» CONSIGNE:
Recopiez à l'identique chaque ligne de texte de la liste ci-dessous, en laissant les images hors de votre réponse.

──────── DONNÉES FOURNIES ────────

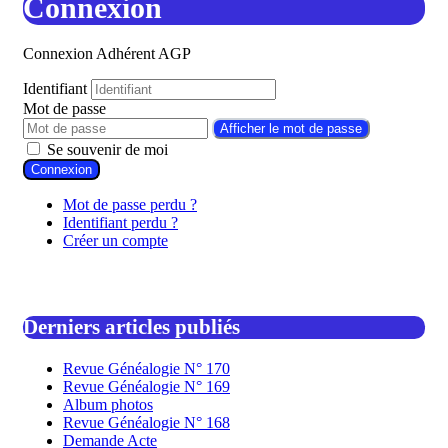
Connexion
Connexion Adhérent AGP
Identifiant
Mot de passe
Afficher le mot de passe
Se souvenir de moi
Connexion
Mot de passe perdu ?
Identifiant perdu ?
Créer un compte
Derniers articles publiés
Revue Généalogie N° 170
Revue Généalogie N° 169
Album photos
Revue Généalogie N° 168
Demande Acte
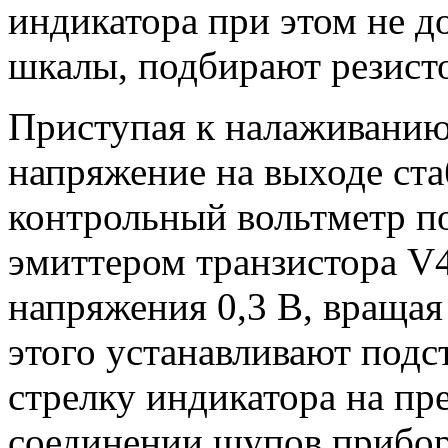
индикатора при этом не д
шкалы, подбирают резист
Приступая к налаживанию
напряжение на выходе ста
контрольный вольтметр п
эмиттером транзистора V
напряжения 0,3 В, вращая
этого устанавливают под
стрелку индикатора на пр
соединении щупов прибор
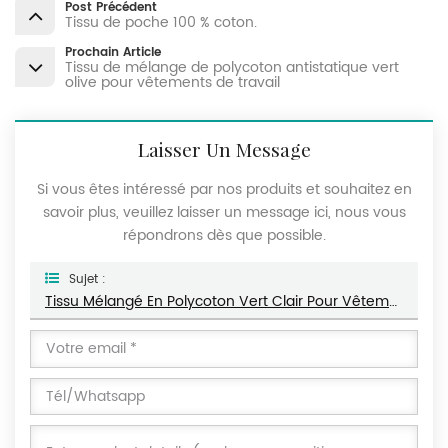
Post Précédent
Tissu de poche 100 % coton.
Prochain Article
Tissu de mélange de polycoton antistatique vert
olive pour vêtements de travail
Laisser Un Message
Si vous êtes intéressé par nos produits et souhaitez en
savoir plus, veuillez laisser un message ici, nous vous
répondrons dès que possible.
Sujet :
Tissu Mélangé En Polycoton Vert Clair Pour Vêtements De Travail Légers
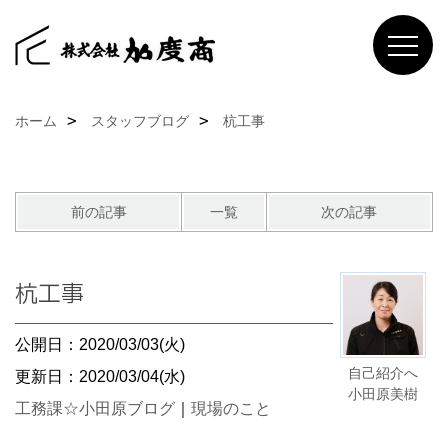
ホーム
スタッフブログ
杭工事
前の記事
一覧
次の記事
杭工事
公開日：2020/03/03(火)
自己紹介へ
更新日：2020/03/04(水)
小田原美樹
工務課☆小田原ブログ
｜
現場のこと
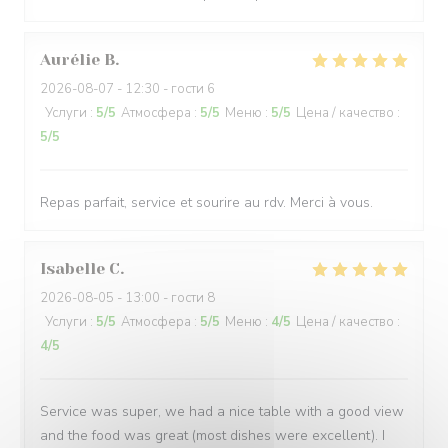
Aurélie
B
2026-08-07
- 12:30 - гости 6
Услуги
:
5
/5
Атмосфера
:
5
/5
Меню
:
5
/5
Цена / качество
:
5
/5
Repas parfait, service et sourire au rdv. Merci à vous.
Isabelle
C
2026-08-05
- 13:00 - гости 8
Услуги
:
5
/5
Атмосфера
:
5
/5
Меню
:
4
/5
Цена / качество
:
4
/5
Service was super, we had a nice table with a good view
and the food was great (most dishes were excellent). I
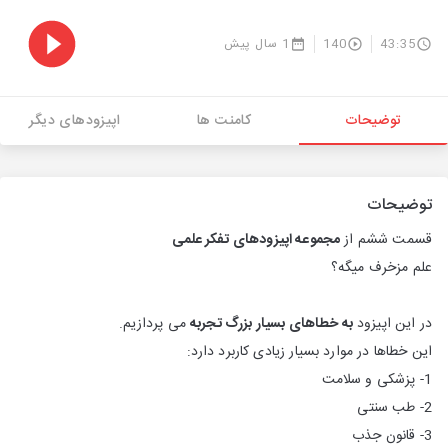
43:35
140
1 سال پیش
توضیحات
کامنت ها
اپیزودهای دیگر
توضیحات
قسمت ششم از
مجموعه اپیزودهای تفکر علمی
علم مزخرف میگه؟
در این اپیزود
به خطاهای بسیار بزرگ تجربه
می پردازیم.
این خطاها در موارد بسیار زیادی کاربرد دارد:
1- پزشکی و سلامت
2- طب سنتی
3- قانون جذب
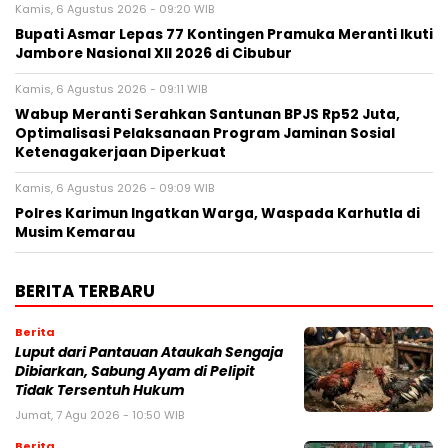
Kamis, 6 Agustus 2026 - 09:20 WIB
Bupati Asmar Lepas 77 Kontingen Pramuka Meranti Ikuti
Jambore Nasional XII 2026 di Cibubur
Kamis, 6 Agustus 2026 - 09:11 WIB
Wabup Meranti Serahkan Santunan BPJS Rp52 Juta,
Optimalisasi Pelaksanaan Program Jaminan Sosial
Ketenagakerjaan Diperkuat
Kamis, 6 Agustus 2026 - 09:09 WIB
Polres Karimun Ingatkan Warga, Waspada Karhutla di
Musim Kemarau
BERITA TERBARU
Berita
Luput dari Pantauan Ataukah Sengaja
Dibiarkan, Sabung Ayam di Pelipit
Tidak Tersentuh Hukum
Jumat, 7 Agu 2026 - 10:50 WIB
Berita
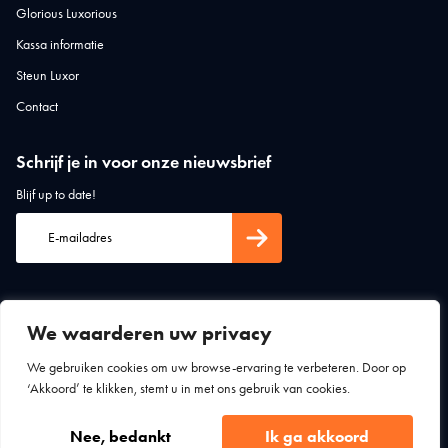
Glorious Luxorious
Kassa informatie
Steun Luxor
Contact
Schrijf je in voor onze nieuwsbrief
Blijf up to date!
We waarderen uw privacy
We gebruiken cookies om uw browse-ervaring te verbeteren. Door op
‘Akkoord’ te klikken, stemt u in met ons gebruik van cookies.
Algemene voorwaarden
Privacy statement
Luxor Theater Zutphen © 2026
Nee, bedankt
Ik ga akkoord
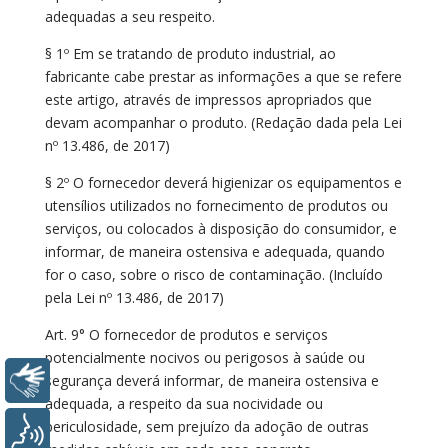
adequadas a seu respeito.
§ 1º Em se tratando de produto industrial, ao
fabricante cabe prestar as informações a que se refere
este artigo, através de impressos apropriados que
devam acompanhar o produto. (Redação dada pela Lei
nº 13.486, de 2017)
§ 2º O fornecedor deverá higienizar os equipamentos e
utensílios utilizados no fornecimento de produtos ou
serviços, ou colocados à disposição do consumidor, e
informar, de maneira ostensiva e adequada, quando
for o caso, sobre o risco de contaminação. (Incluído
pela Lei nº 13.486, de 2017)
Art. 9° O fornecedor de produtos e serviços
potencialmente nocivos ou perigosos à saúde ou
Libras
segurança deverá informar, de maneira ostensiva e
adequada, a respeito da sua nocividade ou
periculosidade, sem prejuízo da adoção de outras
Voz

────────

» ZONE DE RÉPONSE:
Connexion
Connexion Adhérent AGP
Identifiant
Mot de passe
Afficher le mot de passe
Se souvenir de moi
Connexion
Mot de passe perdu ?
Identifiant perdu ?
Créer un compte
Derniers articles publiés
Revue Généalogie N° 170
Revue Généalogie N° 169
Album photos
Revue Généalogie N° 168
Demande Acte
индикатора при этом не д
шкалы, подбирают резист
Приступая к налаживанию
напряжение на выходе ста
контрольный вольтметр п
эмиттером транзистора V
напряжения 0,3 В, вращая
этого устанавливают под
стрелку индикатора на пр
соединении щупов прибор
Post Précédent
Tissu de poche 100 % coton.
Prochain Article
Tissu de mélange de polycoton antistatique vert
olive pour vêtements de travail
Laisser Un Message
Si vous êtes intéressé par nos produits et souhaitez en
savoir plus, veuillez laisser un message ici, nous vous
répondrons dès que possible.
Sujet :
Tissu Mélangé En Polycoton Vert Clair Pour Vêtements De Travail Légers
ホーム
スタッフブログ
杭工事
前の記事
一覧
次の記事
杭工事
公開日：2020/03/03(火)
自己紹介へ
更新日：2020/03/04(水)
小田原美樹
工務課☆小田原ブログ
｜
現場のこと
Aurélie
B
2026-08-07
- 12:30 - гости 6
Услуги
:
5
/5
Атмосфера
:
5
/5
Меню
:
5
/5
Цена / качество
:
5
/5
Repas parfait, service et sourire au rdv. Merci à vous.
Isabelle
C
2026-08-05
- 13:00 - гости 8
Услуги
:
5
/5
Атмосфера
:
5
/5
Меню
:
4
/5
Цена / качество
:
4
/5
Service was super, we had a nice table with a good view
and the food was great (most dishes were excellent). I
43:35
140
1 سال پیش
توضیحات
کامنت ها
اپیزودهای دیگر
توضیحات
قسمت ششم از
مجموعه اپیزودهای تفکر علمی
علم مزخرف میگه؟
در این اپیزود
به خطاهای بسیار بزرگ تجربه
می پردازیم.
این خطاها در موارد بسیار زیادی کاربرد دارد:
1- پزشکی و سلامت
2- طب سنتی
3- قانون جذب
Kamis, 6 Agustus 2026 - 09:20 WIB
Bupati Asmar Lepas 77 Kontingen Pramuka Meranti Ikuti
Jambore Nasional XII 2026 di Cibubur
Kamis, 6 Agustus 2026 - 09:11 WIB
Wabup Meranti Serahkan Santunan BPJS Rp52 Juta,
Optimalisasi Pelaksanaan Program Jaminan Sosial
Ketenagakerjaan Diperkuat
Kamis, 6 Agustus 2026 - 09:09 WIB
Polres Karimun Ingatkan Warga, Waspada Karhutla di
Musim Kemarau
BERITA TERBARU
Berita
Luput dari Pantauan Ataukah Sengaja
Dibiarkan, Sabung Ayam di Pelipit
Tidak Tersentuh Hukum
Jumat, 7 Agu 2026 - 10:50 WIB
Berita
Glorious Luxorious
Kassa informatie
Steun Luxor
Contact
Schrijf je in voor onze nieuwsbrief
Blijf up to date!
We waarderen uw privacy
We gebruiken cookies om uw browse-ervaring te verbeteren. Door op
‘Akkoord’ te klikken, stemt u in met ons gebruik van cookies.
Algemene voorwaarden
Privacy statement
Luxor Theater Zutphen © 2026
Nee, bedankt
Ik ga akkoord
adequadas a seu respeito.
§ 1º Em se tratando de produto industrial, ao
fabricante cabe prestar as informações a que se refere
este artigo, através de impressos apropriados que
devam acompanhar o produto. (Redação dada pela Lei
nº 13.486, de 2017)
§ 2º O fornecedor deverá higienizar os equipamentos e
utensílios utilizados no fornecimento de produtos ou
serviços, ou colocados à disposição do consumidor, e
informar, de maneira ostensiva e adequada, quando
for o caso, sobre o risco de contaminação. (Incluído
pela Lei nº 13.486, de 2017)
Art. 9° O fornecedor de produtos e serviços
potencialmente nocivos ou perigosos à saúde ou
Libras
segurança deverá informar, de maneira ostensiva e
adequada, a respeito da sua nocividade ou
periculosidade, sem prejuízo da adoção de outras
Voz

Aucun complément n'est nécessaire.